WHAT TO WORK ON. Write out, from the entries below, exactly the lines that run between the lines holding "<!-- far-worship labels -->" and "<!-- north arrow -->", inclusive, and stop there.

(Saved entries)

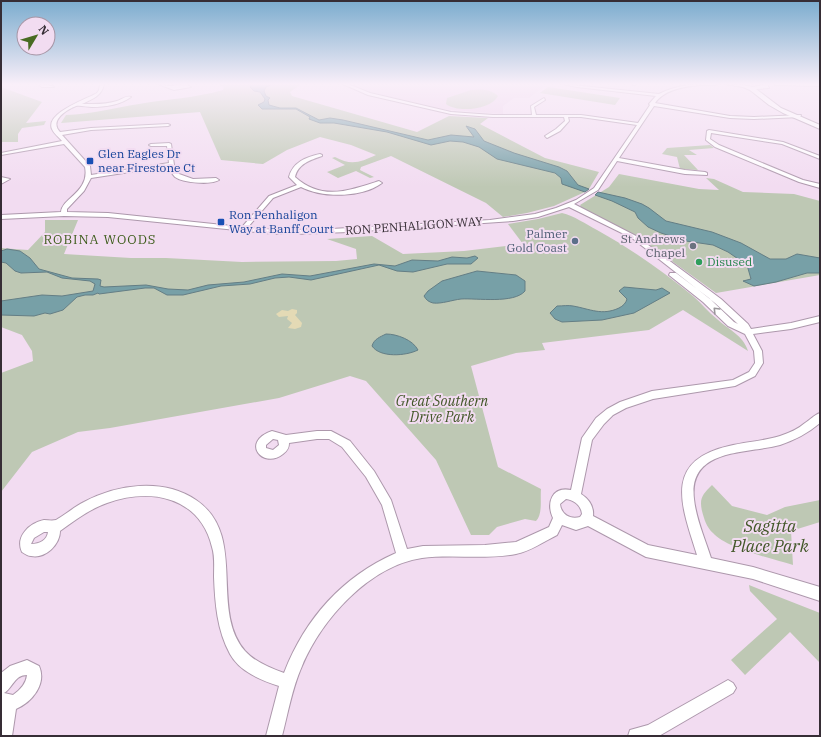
<svg xmlns="http://www.w3.org/2000/svg" width="821" height="737" font-family="'IBM Plex Serif',serif">
<style>
.built{fill:#ebcfe9}
.green{fill:#bec8b4}
.sand{fill:#e4dab5}
.water{fill:#77a0a7;stroke:#647e85}
.lines{fill:none;stroke-linecap:round;stroke-linejoin:round}
.minor-casing{stroke:#ad98ac;stroke-width:2}
.major-casing{stroke:#ad98ac;stroke-width:2}
.minor{fill:#fff;fill-rule:evenodd}
.major{fill:#fff;fill-rule:evenodd}
.oneway{stroke:#9a969a}
.transit-dot{fill:#1a4fb4;stroke:#f2dcf1;stroke-width:1.5}
.service-dot{fill:#5c6f8a;stroke:#f2dcf1;stroke-width:1.5}
.worship-dot{fill:#6b7280;stroke:#f2dcf1;stroke-width:1.5}
.leisure-dot{fill:#2e9e5b;stroke:#f2dcf1;stroke-width:1.5}
.labels{text-anchor:middle;stroke-width:4;stroke-linejoin:round;paint-order:stroke}
.far-transit-label{font-size:12px;fill:#164399;stroke:#f2dcf1;text-anchor:start}
.far-street-label{font-size:12px;fill:#362d35;stroke:#f2dcf1}
.far-service-label{font-size:12px;fill:#4e5e75;stroke:#f2dcf1;text-anchor:end}
.far-worship-label{font-size:12px;fill:#5b616d;stroke:#f2dcf1;text-anchor:end}
.far-leisure-label{font-size:12px;fill:#27864d;stroke:#f2dcf1;text-anchor:start}
.far-neighbourhood-label{font-size:13px;letter-spacing:1px;fill:#3e5d1c;stroke:#f2dcf1}
.park-label{font-size:14px;font-style:italic;fill:#425728;stroke:#f2dcf1}
.near-park-label{font-size:17px;font-style:italic;fill:#425728;stroke:#f2dcf1}
</style>
<rect width="100%" height="100%" fill="#f2dcf1"/>
<!-- built -->
<path class="built" d="M355 84H460L470 86 478 84H534L545 86 529 98H514L503 106V114L489 113 441 109 370 92Z"/>
<!-- green -->
<path class="green" d="M216 84H301L290 92 292 96 417 132 449 116 488 118 480 124 545 158 599 172 589 189 585 192 554 206 527 213 503 217 486 203 391 156 361 167 360 170 374 177 370 178 356 171 338 178 327 172 345 165 332 158 335 157C351 166 361 162 376 155L351 145 320 137 287 150 263 164 221 160 200 112 61 123 66 115C91 114 114 108 139 104 167 99 195 98 223 90L224 87Z
M1 87 42 102 26 123 46 121 44 125 22 128 18 134V142H1Z
M548 87 620 98 615 105 540 93Z
M471 90C480 89 491 89 498 96 491 110 457 113 446 104L447 98Z
M710 145 714 148 689 150 697 155H684L698 170 680 169 677 157 662 154 667 148Z
M619 174 699 189 719 190 706 178 714 179 743 192 794 194 820 201V275L716 293 637 236 582 208 580 205 609 187Z
M562 213C574 216 586 224 597 230 631 249 663 271 693 296 701 303 708 312 717 319 729 330 743 335 748 351L683 310 649 330 542 343 545 350 516 353 471 366 498 467 541 489C540 499 543 514 536 521L525 519 497 527 489 535H471L436 460 366 381 350 376 279 398 110 428 78 432 32 452 1 492V373L33 361 32 351 22 335 1 327V248L28 250 45 232V220H78L64 254 131 258H166L242 262 336 261 357 259 356 249 327 239 372 236 403 254 464 251 523 244 508 224 538 219Z
M712 485 732 506 767 515 785 507 820 500V522L791 531 793 565C773 559 726 548 713 533 707 528 704 519 702 511 699 498 703 494 712 485Z
M749 585 820 613V663L790 632 745 675 731 660 777 619 750 591Z"/>
<!-- sand -->
<path class="sand" d="M292 309 297 310V313L295 315 302 323 301 327 295 329 288 328 292 323 287 319 288 316 279 317 276 314 282 310 288 311Z"/>
<!-- water -->
<path class="water" d="M249 84H273L266 87 264 91 266 96 270 98 268 100 269 105 280 108H296L319 120 330 118 343 120 428 140 451 135 474 137 466 126 475 129 484 141 514 153 559 167 567 171 578 185 589 189 585 192 562 184 561 178 555 173 497 159 479 147 463 142 450 141 431 145 387 132 334 123H320L309 119 310 117 296 109H262L258 105 264 102 265 99 260 92 254 91 250 87 251 85Z
M598 192 625 198 642 204 649 208 666 221 712 232 741 243 770 259H786L797 254 820 258V273H807L776 282 754 286 743 281 751 279 747 265 728 252 713 245 686 241 661 233 648 227 638 218 635 212 612 201 595 195Z
M7 249 20 251 30 258 39 269 72 278 98 279 101 280 100 286 104 287 146 285 168 289 188 290 208 285 244 282 282 274 310 276 374 264 395 266 412 260 438 261 452 257 467 258 475 256 478 258 471 264H447L413 272 397 271 379 265 311 280 289 277 275 278 250 284 221 286 183 295H167L154 288H145L99 294 98 293 93 295H85L77 297 63 310 50 314 45 313 34 316 1 315V301L42 295 62 296 93 291 95 284 90 281 62 278 47 272 21 273 15 271 6 263 1 262V251Z
M477 271 516 275 525 281V291C514 304 477 298 461 299 452 300 442 304 433 303 429 302 426 300 424 296L428 291 442 281Z
M624 287 656 290 662 288 670 293 634 313 602 320 562 322 555 319 550 313 557 306C563 306 568 305 573 306 590 309 602 316 619 308 623 306 626 303 627 299L619 291Z
M386 334C397 334 413 340 418 350 406 356 380 358 372 346 374 339 380 337 386 334Z"/>
<g class="lines">
<defs>
<path id="minor" d="M38 84 52 86 54 87H42Z
M100 84H104C102 96 92 99 82 104 93 104 105 105 117 101 121 100 126 95 131 97 120 105 105 107 92 107 87 107 80 105 76 106 66 110 49 121 60 132L91 128 168 124 170 125 168 126 91 130 62 135 90 166 91 175 169 163 167 146H151L149 145 151 144 169 143 171 144 174 165 179 174 193 179 216 178 219 180C211 185 183 183 175 177 172 174 170 170 169 166L91 178 84 191 67 209V212L108 213 242 227 269 196 297 185 289 177C293 162 306 157 320 154L322 155V156C310 160 298 164 295 177 322 201 348 191 379 181L382 183C362 198 322 198 301 187L273 198 248 227 275 230 331 229 490 220 535 214 556 208 576 200 594 188 637 125 581 117H568L569 121 560 131 547 138 545 136 556 129 565 121 564 117H493L451 114 368 95 343 84H348L370 93 451 112 493 115H532L531 106 544 98 545 100 534 107 536 115H581L638 123 650 105 649 104 656 96 577 87 563 84 659 94C678 84 697 84 718 84 713 86 707 85 702 85 685 86 665 89 655 103L730 116 754 117 801 115 800 117 754 119 730 118 654 106 619 158 685 170 705 172 707 173V175L685 174 617 161 598 190 574 204 636 236 721 299 748 324 751 329 791 323 820 316V322L791 329 753 334 762 351 763 363 755 376 735 386 653 399 626 408 613 415 604 424 592 440 581 494C589 499 594 507 593 516L648 545 697 555C682 507 662 461 729 446 746 442 764 441 780 436 789 433 798 429 805 423 810 420 814 415 820 413V423C808 433 795 440 780 445 746 454 688 448 694 499 696 519 705 539 711 558L753 567 820 587V601L753 579 646 557 588 526 576 530 562 525 557 535C545 541 529 552 516 554 485 560 452 554 422 558 369 566 322 619 302 666 292 688 288 713 282 736H266L279 686C261 680 240 672 230 654 217 630 215 603 214 577 214 567 215 556 212 547 200 497 151 487 107 503 90 509 75 520 60 531 60 544 46 559 31 556 28 556 25 554 22 552 15 537 29 523 44 520 48 520 52 521 56 520 65 515 74 507 84 502 118 484 163 478 196 500 248 535 209 609 245 651 255 662 270 668 284 673 305 619 342 577 396 553L382 505 366 477 342 447 329 439H317L289 443C289 448 287 451 283 454 263 470 240 442 272 431L286 435 317 431H331L350 441 374 471 391 500 407 549 423 546 485 545 516 542 549 527 553 518C546 503 552 486 571 490L582 438 596 418 607 409 620 402 652 391 733 380 749 372 755 363 754 351 745 334 728 326 703 302 669 275 670 273H676L709 298 734 322 738 324 715 303 632 238 569 207 538 217 513 221 349 232 294 234H275L108 217 64 216 1 219V215L61 212C62 198 90 192 85 167L64 144 1 155V153L62 141C59 137 54 134 52 129 45 113 87 99 97 93L99 90ZM273 439 278 440 279 445 273 450 266 448V445ZM566 499C574 500 581 505 582 514L580 517C570 520 561 514 560 504ZM44 532H48C47 540 40 544 31 544L34 538Z
M158 84 169 86 185 84 191 87 174 90Z
M631 84H636L634 85Z
M725 84 745 86 743 87Z
M774 84H820V86L776 85Z
M709 130 783 142 820 156V159L782 144 711 133 710 139 719 145 803 180 820 184V188L799 182 715 147 706 140 707 131Z
M1 177 10 179 1 184Z
M27 660 39 666C47 684 32 702 16 709L12 736H1V673L10 666ZM27 675C26 684 20 690 13 695L4 693C13 688 14 675 27 675Z
M728 680 733 683 736 688 733 693 659 736H628L630 730 648 725Z"/>
<path id="major" d="M736 84 753 87 767 84 769 88 756 89 781 108 820 125V129L783 113 769 105 750 90Z"/>
</defs>
<!-- minor casing -->
<use href="#minor" class="minor-casing"/>
<!-- major casing -->
<use href="#major" class="major-casing"/>
<!-- minor -->
<use href="#minor" class="minor"/>
<!-- major -->
<use href="#major" class="major"/>
</g>
<!-- one-way arrows -->
<defs><path id="oneway-chevron" d="M-2-3.5L2.5 0L-2 3.5" fill="none" stroke-width="1.6" stroke-linecap="round" stroke-linejoin="round"/></defs>
<use class="oneway" href="#oneway-chevron" transform="translate(716 310) rotate(-134)"/>
<!-- sky -->
<linearGradient id="sky" x2="0" y2="1"><stop stop-color="#7bacce"/><stop offset="0.45" stop-color="#f9eff9"/><stop offset="1" stop-color="#f9eff9" stop-opacity="0"/></linearGradient>
<rect width="821" height="187" fill="url(#sky)"/>
<!-- markers -->
<g class="transit-dot">
<rect x="86" y="157" width="8" height="8" rx="2"/>
<rect x="217" y="218" width="8" height="8" rx="2"/>
</g>
<circle class="service-dot" cx="575" cy="241" r="4"/>
<circle class="worship-dot" cx="693" cy="246" r="4"/>
<circle class="leisure-dot" cx="699" cy="262" r="4"/>
<g class="labels">
<!-- far-transit labels -->
<g class="far-transit-label">
<text x="98" y="158">Glen Eagles Dr<tspan x="98" dy="14">near Firestone Ct</tspan></text>
<text x="229" y="219">Ron Penhaligon<tspan x="229" dy="14">Way at Banff Court</tspan></text>
</g>
<!-- far-street labels -->
<g class="far-street-label">
<text transform="translate(414 226) rotate(-4)" y="4">RON PENHALIGON WAY</text>
</g>
<!-- far-service labels -->
<g class="far-service-label">
<text x="567" y="238">Palmer<tspan x="567" dy="14">Gold Coast</tspan></text>
</g>
<!-- far-worship labels -->
<g class="far-worship-label">
<text x="685" y="243">St Andrews<tspan x="685" dy="14">Chapel</tspan></text>
</g>
<!-- far-leisure labels -->
<g class="far-leisure-label">
<text x="707" y="266">Disused</text>
</g>
<!-- far-neighbourhood labels -->
<g class="far-neighbourhood-label">
<text x="100" y="244">ROBINA WOODS</text>
</g>
<!-- park labels -->
<g class="park-label">
<text x="442" y="406">Great Southern<tspan x="442" dy="16">Drive Park</tspan></text>
</g>
<!-- near-park labels -->
<g class="near-park-label">
<text x="770" y="532">Sagitta<tspan x="770" dy="20">Place Park</tspan></text>
</g>
</g>
<!-- border -->
<rect width="821" height="737" fill="none" stroke="#362d35" stroke-width="4"/>
<!-- north arrow -->
<g transform="translate(36 36) rotate(52)"><circle r="19" fill="#f2dcf1" stroke="#a796a6"/>
<path d="M0-3L7 15L0 10L-7 15Z" fill="#496b23"/>
<text y="-6" font-size="11" font-weight="bold" text-anchor="middle" fill="#362d35">N</text>
</g>
</svg>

EXERCISE RESPONSE.
<!-- far-worship labels -->
<g class="far-worship-label">
<text x="685" y="243">St Andrews<tspan x="685" dy="14">Chapel</tspan></text>
</g>
<!-- far-leisure labels -->
<g class="far-leisure-label">
<text x="707" y="266">Disused</text>
</g>
<!-- far-neighbourhood labels -->
<g class="far-neighbourhood-label">
<text x="100" y="244">ROBINA WOODS</text>
</g>
<!-- park labels -->
<g class="park-label">
<text x="442" y="406">Great Southern<tspan x="442" dy="16">Drive Park</tspan></text>
</g>
<!-- near-park labels -->
<g class="near-park-label">
<text x="770" y="532">Sagitta<tspan x="770" dy="20">Place Park</tspan></text>
</g>
</g>
<!-- border -->
<rect width="821" height="737" fill="none" stroke="#362d35" stroke-width="4"/>
<!-- north arrow -->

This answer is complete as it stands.